The president has suggested that the public is wrong to think the NSA is somehow “out there willy-nilly just sucking in information on everybody and doing” what it pleases with it. However, documents provided to The Washington Post by NSA whistleblower Edward Snowden indicate that thousands of privacy violations have occurred.Meanwhile, (Politico)'s Tony Romm has more on the Summer Of Snowden ~ NSA questions hitting lawmakers on the home front
A May 2012 audit from the NSA shows 2,776 incidents of “unauthorized collection, storage, access to or distribution of legally protected communications” occurred.
Journalist Barton Gellman reported, “Most were unintended. Many involved failures of due diligence or violations of standard operating procedure.

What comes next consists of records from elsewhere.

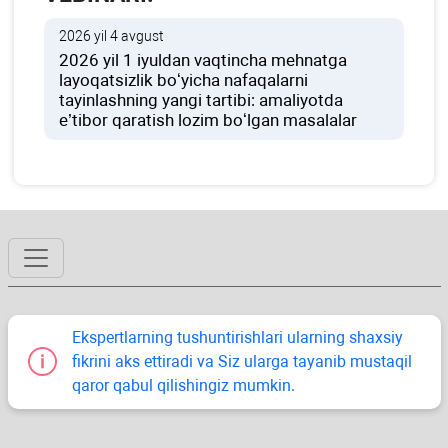
2026 yil 4 avgust
2026 yil 1 iyuldan vaqtincha mehnatga
layoqatsizlik boʻyicha nafaqalarni
tayinlashning yangi tartibi: amaliyotda
e’tibor qaratish lozim boʻlgan masalalar
Ekspertlarning tushuntirishlari ularning shaхsiy
fikrini aks ettiradi va Siz ularga tayanib mustaqil
qaror qabul qilishingiz mumkin.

The most serious incidents included a violation of a court order and unauthorized use of data about more than 3,000 Americans and green-card holders.”
The audit, which was apparently only produced for senior officials in the agency, did not include incidents that occurred outside of NSA’s headquarters at Fort Meade. The number of violations would be much higher if all “NSA operating units and regional collection centers” had been part of the audit.
A “violation” is a term of art in the NSA. According to Gellman, when the NSA “sweeps up the records of an American while targeting a foreigner or a US person who is believed to be involved in terrorism, that is not a “violation” of privacy, but rather incidental.
Therefore, the surveillance is more “willy-nilly” than Obama might lead Americans to believe. Many, many, many violations can be justified by simply claiming it was an “incident” in the process of tracking suspected terrorists. (Like wartime deaths of civilians are called “collateral damage,” at the NSA, wartime surveillance of innocent Americans could be considered collateral spying.)Official guidelines for NSA personnel say that kind of incident, pervasive under current practices, “does not constitute a . . . violation” and “does not have to be reported” to the NSA inspector general for inclusion in quarterly reports to Congress. Once added to its databases, absent other restrictions, the communications of Americans may be searched freely.